Intermediate and high-risk non-muscle-invasive bladder cancer: an overview of epidemiology, burden, and unmet needs
- PMID: 37333804
- PMCID: PMC10272547
- DOI: 10.3389/fonc.2023.1170124
Intermediate and high-risk non-muscle-invasive bladder cancer: an overview of epidemiology, burden, and unmet needs
Abstract
Bladder cancer ranks among the most common cancers globally. At diagnosis, 75% of patients have non-muscle-invasive bladder cancer (NMIBC). Patients with low-risk NMIBC have a good prognosis, but recurrence and progression rates remain high in intermediate- and high-risk NMIBC, despite the decades-long availability of effective treatments for NMIBC such as intravesical Bacillus Calmette-Guérin (BCG). The present review provides an overview of NMIBC, including its burden and treatment options, and then reviews aspects that counteract the successful treatment of NMIBC, referred to as unmet treatment needs. The scale and reasons for each unmet need are described based on a comprehensive review of the literature, including insufficient adherence to treatment guidelines by physicians because of insufficient knowledge, training, or access to certain therapy options. Low rates of lifestyle changes and treatment completion by patients, due to BCG shortages or toxicities and adverse events as well as their impact on social activities, represent additional areas of potential improvement. Highly heterogeneous evidence for the effectiveness and safety of some treatments limits the comparability of results across studies. As a result, efforts are underway to standardize treatment schedules for BCG, but intravesical chemotherapy schedules remain unstandardized. In addition, risk-scoring models often perform unsatisfactorily due to significant differences between derivation and real-world cohorts. Reporting in clinical trials suffers from a lack of consistent outcomes reporting in bladder cancer clinical trials, paired with an under-representation of racial and ethnic minorities in many trials.

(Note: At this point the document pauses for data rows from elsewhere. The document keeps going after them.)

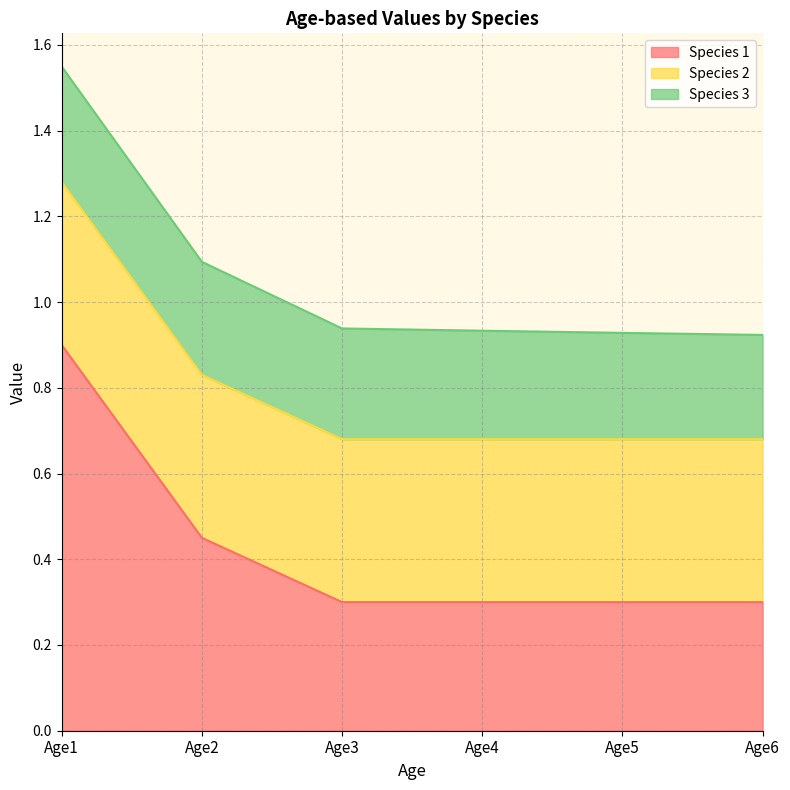

True or false: Species 1 and Species 2 cross at least once.

True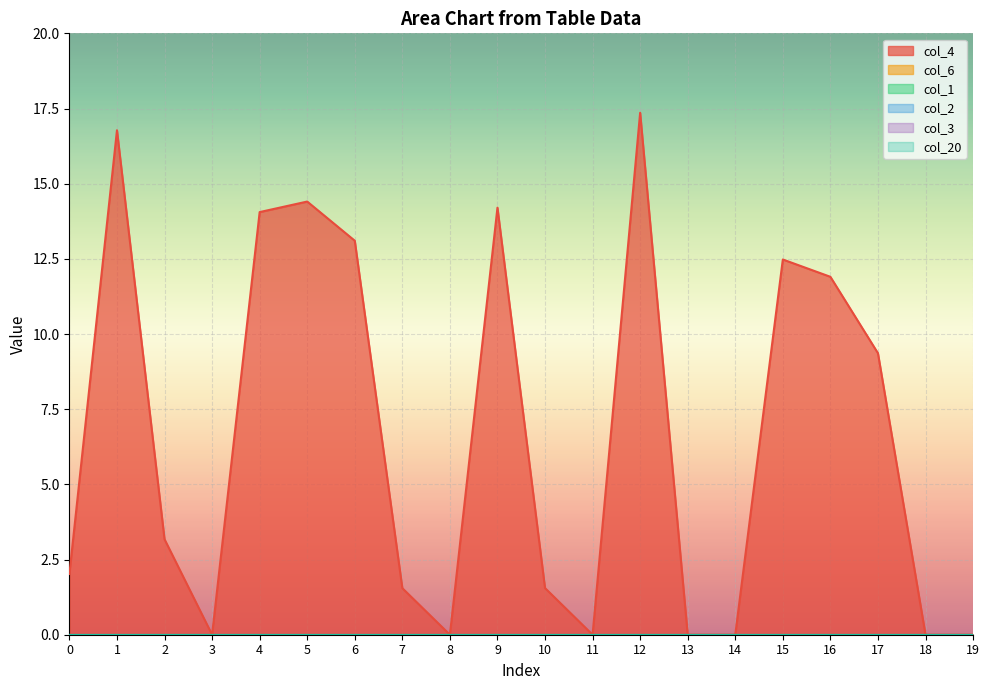

Which has a higher value, 17 or 11?

17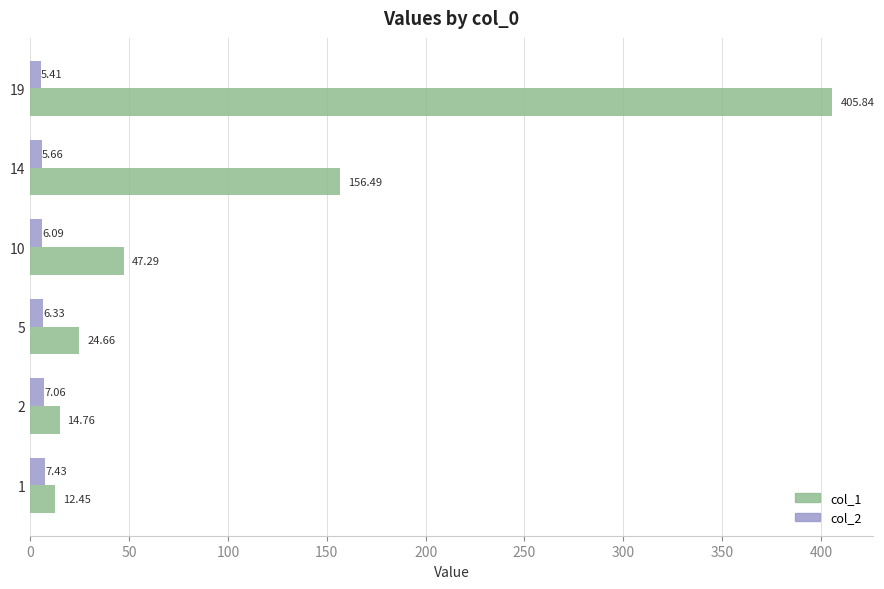

Is the value of col_2 at 14 greater than the value of col_1 at 1?

No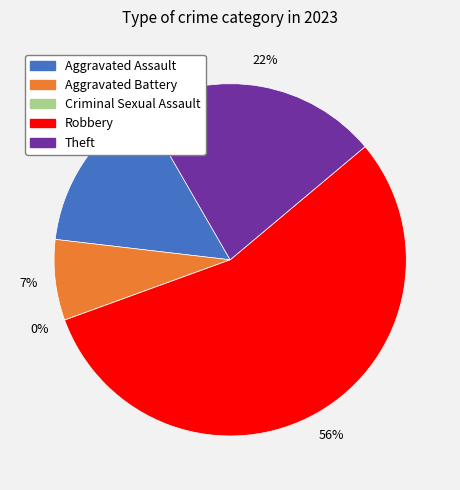

To the nearest percent, what is the combined percentage of Criminal Sexual Assault and Robbery?

56%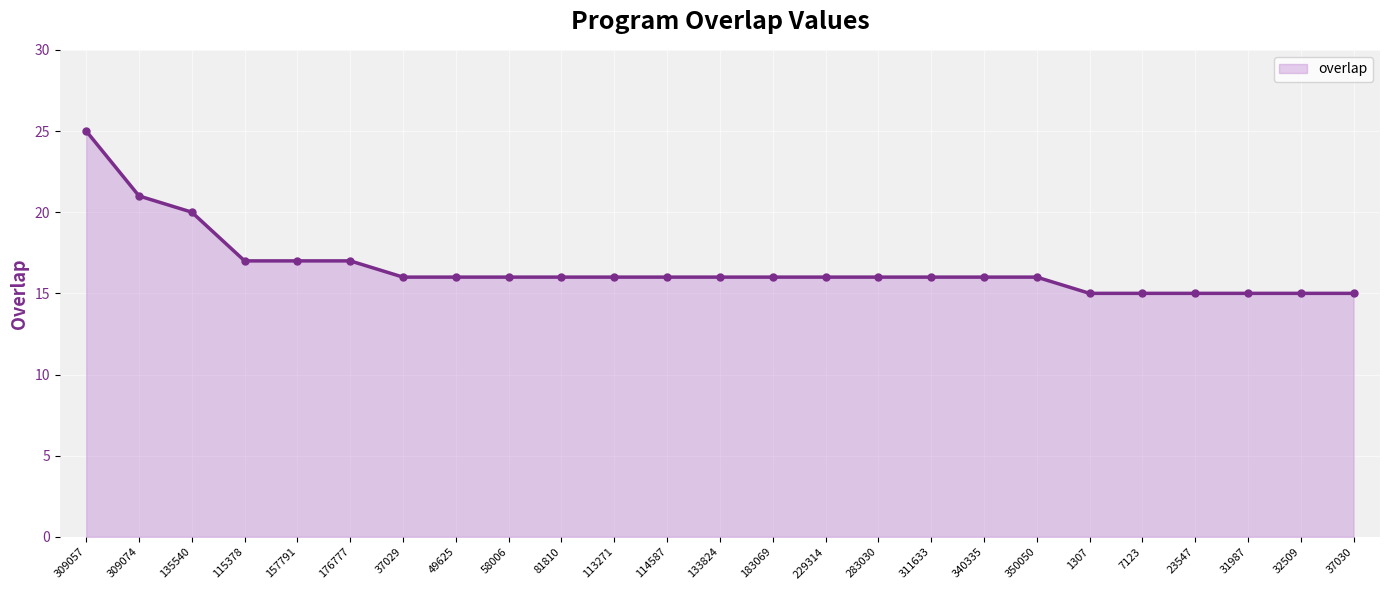

Count the number of data series in this chart.

1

Keywords: Bacillus Calmette-Guérin (BCG); data gap; guideline compliance; non-muscle-invasive bladder cancer (NMIBC); radical cystectomy; treatment adherence; unmet need.
Copyright © 2023 Grabe-Heyne, Henne, Mariappan, Geiges, Pöhlmann and Pollock.
Conflict of interest statement
KG-H and CH are employees of medac GmbH, Wedel, Germany, which manufacturers treatments for non-muscle-invasive bladder cancer, including a Bacillus Calmette-Guérin strain and mitomycin C. PM reports honoraria from Photocure for European Faculty meetings, travel, registration, and accommodation support by Photocure for attending the EAU 2022 congress, honoraria from medac for speaking at their satellite symposium on NMIBC at BAUS 2022 (June 2022), and support from medac, Photocure, and Storz for running an endoscopic bladder cancer surgery workshop in Edinburgh (August 2022). JP is an employee and RP is a director at Covalence Research Ltd, Harpenden, United Kingdom, which received consultancy fees from medac to perform the literature searches and develop this article. The remaining authors declare that the research was conducted in the absence of any commercial or financial relationships that could be construed as a potential conflict of interest.